Cinestar, 18.11. 22:45 (Jubiläumsvorführung mit einer verlängerten und digital verbesserten Fassung)
Sonne und Beton
D 2023, R: David Wnendt, D: Levy Rico Arcos, Vincent Wiemer, Rafael Luis Klein-Hessling, 119 min
Aufwachsen in Neukölln zwischen Plattenbau und Partys. Verfilmung des autobiografisch inspirierten gleichnamigen Bestsellers von Felix Lobrecht.
Pöge-Haus, 16.11. 19:30
Soultribe
D 2022, R: Stefan Rainer, D: Stefan Rainer, Jenny Rainer, Patrick Seom Kammerer, 111 min
Stefan & Jenny, Patrick & Johanna sowie Dunja & Maik sind Visionäre, Künstler, Eltern und Unternehmer und auf Selbstfindungstrip.

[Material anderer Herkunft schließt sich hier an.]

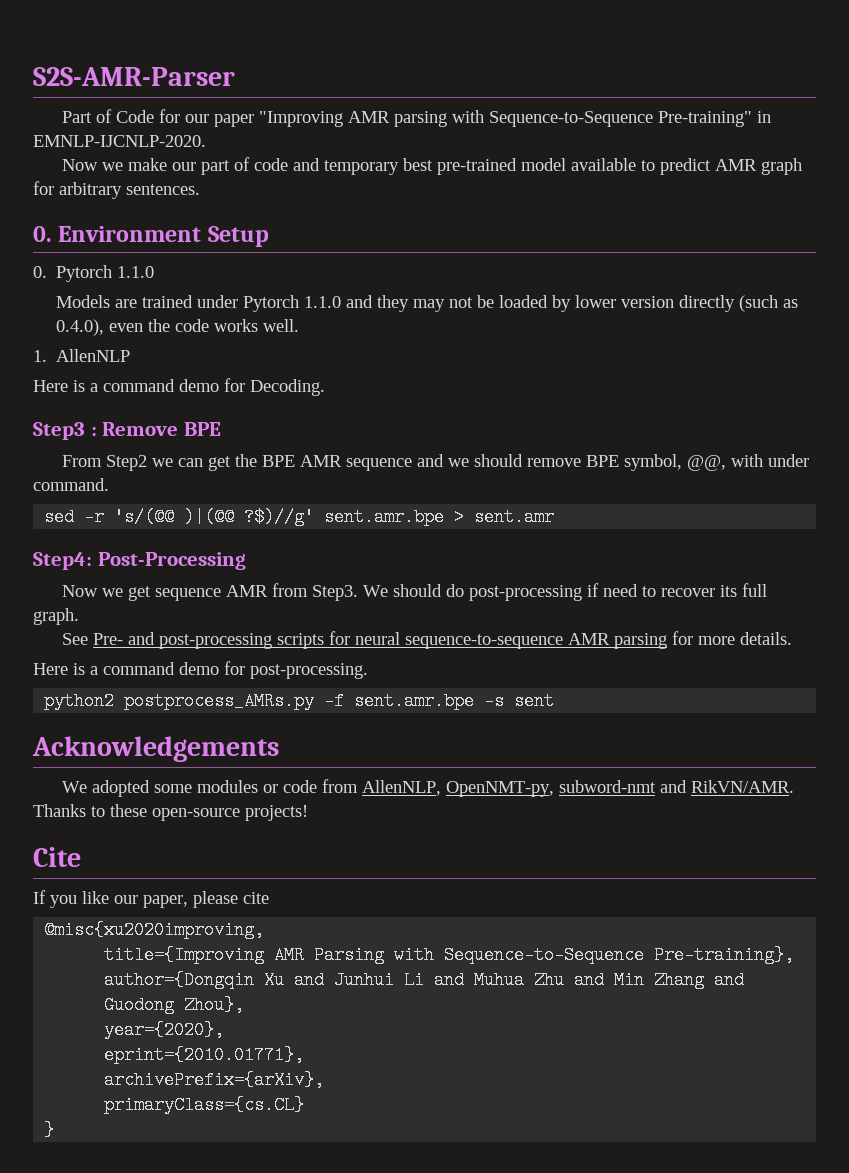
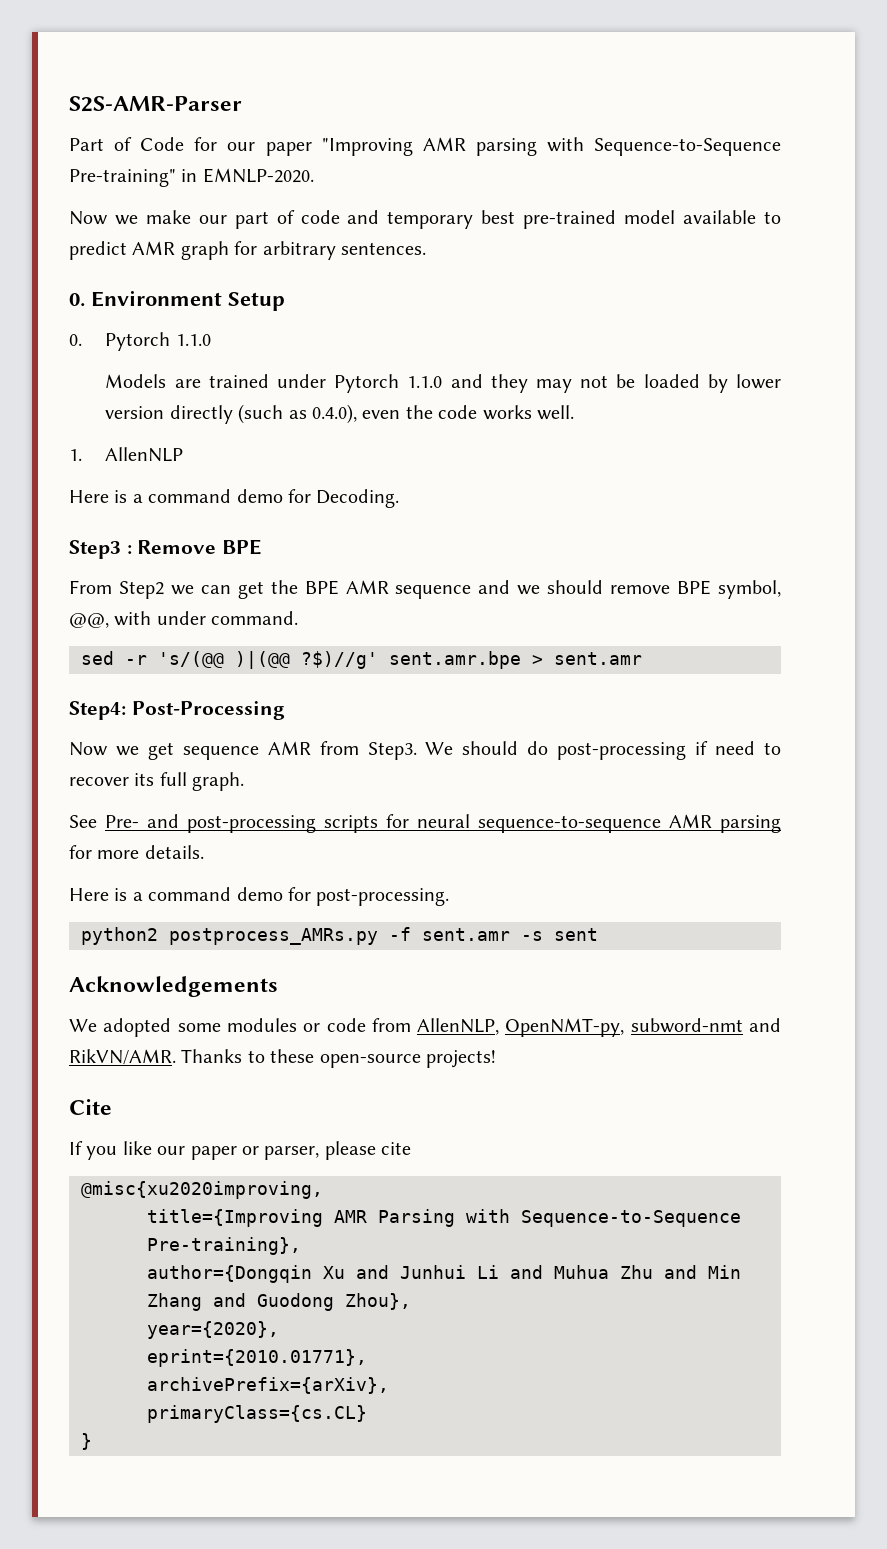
[33,135,206,147] EMNLP-IJCNLP-2020. -> [202,168,314,183] EMNLP-2020.
[354,692,475,710] sent.amr.bpe -> [422,928,510,941] sent.amr
[143,895,188,908] paper, -> [190,1146,320,1160] paper or parser,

Passage-Kinos, 19.11. 18:30 (Premiere mit Gästen)
Surf-Film-Nacht
»Sweet Adventure« ist eine Ode an die Abenteuerlust des preisgekrönten Filmemachers Peter Hamblin, und in »Tasgaoudrar« erzählt der Filmemacher Felix Gänsicke die Geschichte eines jungen Berbers, der im Ozean neuen Lebensmut findet.
Kinobar Prager Frühling, 19.11. 20:30 (OmU)22.11. 21:00 (OmU)
The 5 Days
Spanien, 2023 82′ Regie: Josep Daniel
Special-Screening des Stadtverbands der Hörgeschädigten Leipzig
Cineplex, 19.11. 15:00 (Premiere)
Untergang des Hauses Usher
F 1928, R: Jean Epstein, D: Jean Debucourt, Abel Gance, 63 min
Stummfilm nach einer Kurzgeschichte des amerikanischen Autors Edgar Allan Poe mit Live-Vertonung vom Leipziger Projekt Newsoundkino.